Binky process
My final project deals with combining wood type inspired display styles with more regular text styles. The display styles have very exaggerated proportions, forms and weight while the text styles share some key features with them in a more subtle way. One of the questions I was trying to answer with my project is how different can the display and text styles be while still belonging to the same family.
Design space
I started off with a hand drawn chart which helped me to define my design space. I knew I wanted to design a family with different proportion to those I was used to, and that I wanted to combine display and text styles. Using the chart allowed me to figure out weight and width relationships that the styles would have.
The chart I used to define my design space
First ideas
My first ideas all tried to combine condensed and extended styles into one family. The final family plan is a combination of ideas #2 and #3, with the condensed styles dropped out. I did this in order to have more time to focus on the text family, which needed more styles than two in order to be useful as a typographic tool. I still want to add the condensed style in the future.
Three preliminary family plans I presented in January
Searching the aesthetics
My main method of generating ideas and designing the family was by doing a lot of hand drawn sketches. After I had settled on a rough plan of what I wanted to do, I started searching for a more clear aesthetics for the family. I started with the display styles because I wanted those to dictate the key features of the text family as well. The possibilities of wood type seemed endless and I did a lot of sketching and experimenting to define what I wanted to do. I happily bloated and distorted the letterforms on the road to find a style and aesthetic that I liked.
Sketches for the display style
Sketches for the text styles
Refining the family plan
I was somehow drawn to a Tuscan like construction in the display style and also liked the look of concave stems. I also tried different serif and stem treatments in order to figure out what would work and give me the look I wanted. I tried split serifs directly derived from the Tuscan sketch, convex stems and differently distorted solutions. In the end I decided to emphasise the concaveness that I liked so much, and used it in the serifs as well.
The final family plan which I started refining
Text family
After the aesthetic direction was clear I begun working on the text styles starting from the regular. I first drew an extremely light and a very bold version using only the letters b, e, i, n, k and y. This was a good set of characters because it included a round and straight letter, ascenders and a descender as well as a diagonal shape. From the light and bold extremes I interpolated multiple instances and took test prints of these. Like this I was able to accurately define the weight of my regular style. I did the same treatment to the width and contrast of the regular style as well and after this started working on the extra bold master and italics using the same method.
Test prints of interpolated instances
Display family
I was working on the display styles in tandem with the text family. I first drew the clean display style, which thought me how to deal with exaggeratedly extended forms and extreme weights. Unsurprisingly there was a lot of optical adjustments that had to be made in order make the letters work together. At times I felt quite lost since I couldn’t rely much on measurements, but instead had to judge most things by eye and feel.
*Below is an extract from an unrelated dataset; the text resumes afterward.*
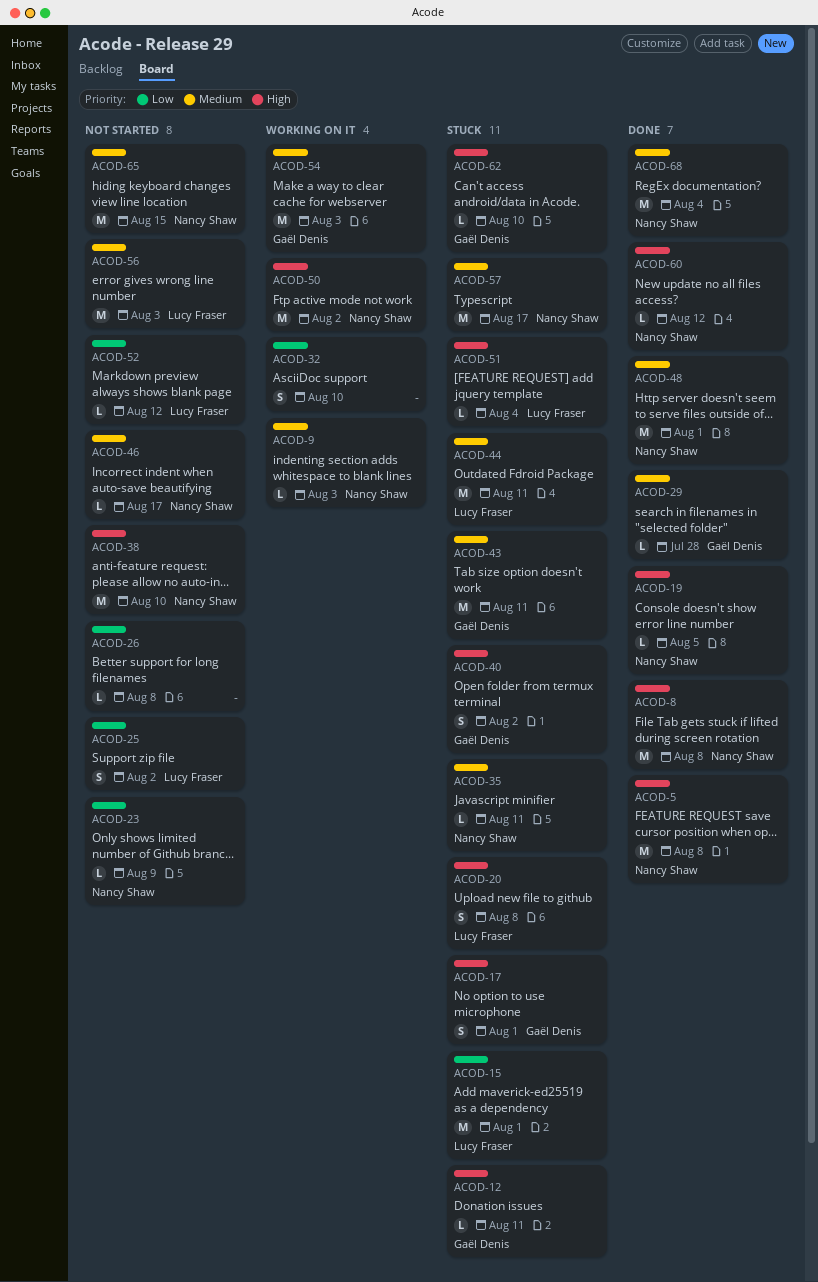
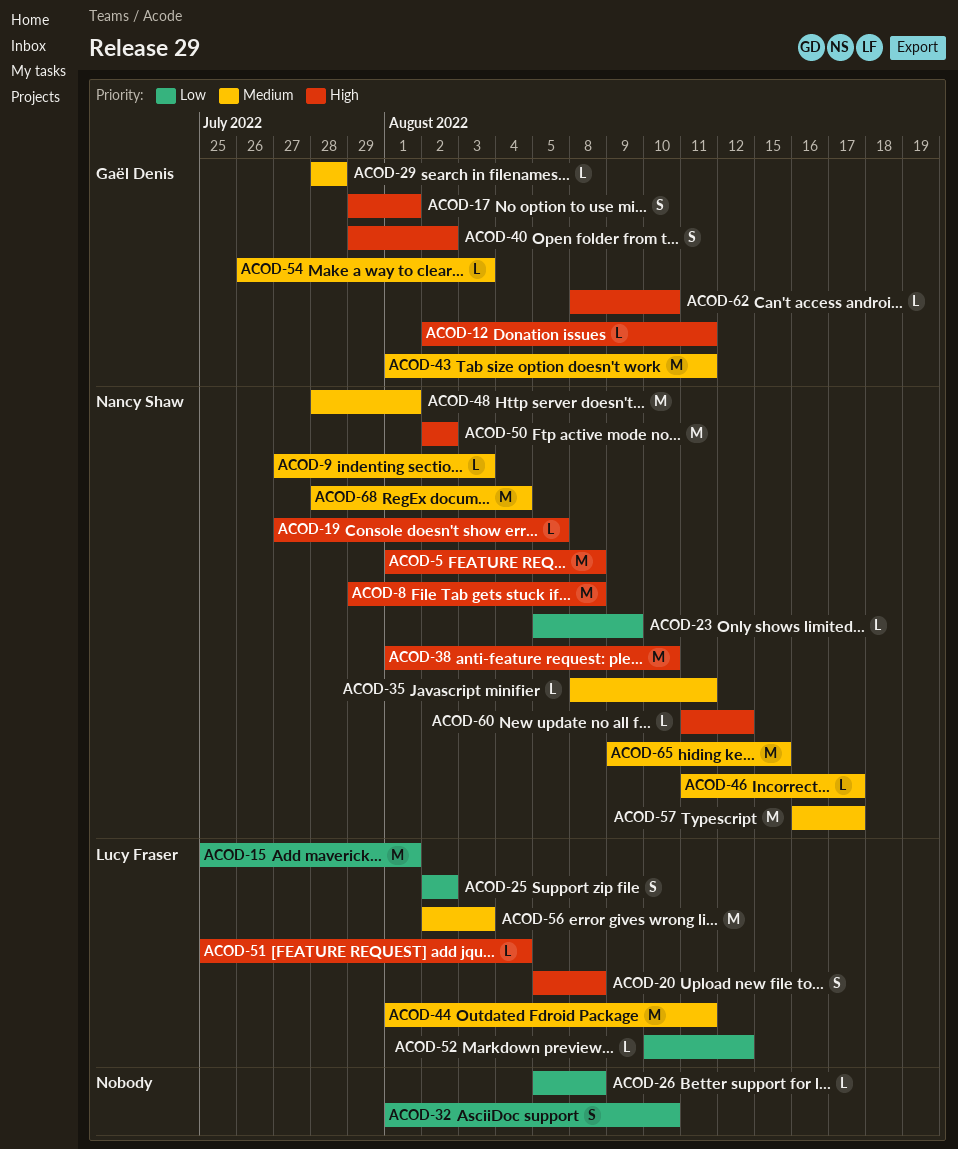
ACOD-54, estimate: M -> L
Some letters needed to be made wider or narrower than I thought in order to make them fit each other.
Sketches for the display style
Tricky business
Some letters proved to be extremely difficult to figure out. Especially the x of the display style went through many revisions during the design process. The final version seems rather obvious now, but it took some time to get there. One of the biggest challenges of the display style was to get the overall blackness of the letters appear equal. Because of this some letters needed to have very thin parts, such as the e and s, even though the general contrast of the style is rather low.
Evolution of the letters x and s
Woodtype
I originally thought that the wood type style would work just by adding some cuts to the display version. Of course this proved to be a totally wrong assumption. The wood type style needed it’s own treatment and logic completely. I had to do a lot of experiments in order to figure out how and where to put the cuts and how to tweak the letterforms in order to make them work.
Sketching the wood type version
As a nod to the wood type tradition I designed a proportion system made out of “blocks of wood”. These blocks I used to define how wide or narrow the letters should be. To my surprise, the overall feel and flow of the style didn’t change much after forcing some letters to their assigned widths.
I also felt that the proportion system could be used for something more than just the default character widths. I started drawing the capital letters in other widths as stylistic sets to mix up the style a little and to make it a bit more lively.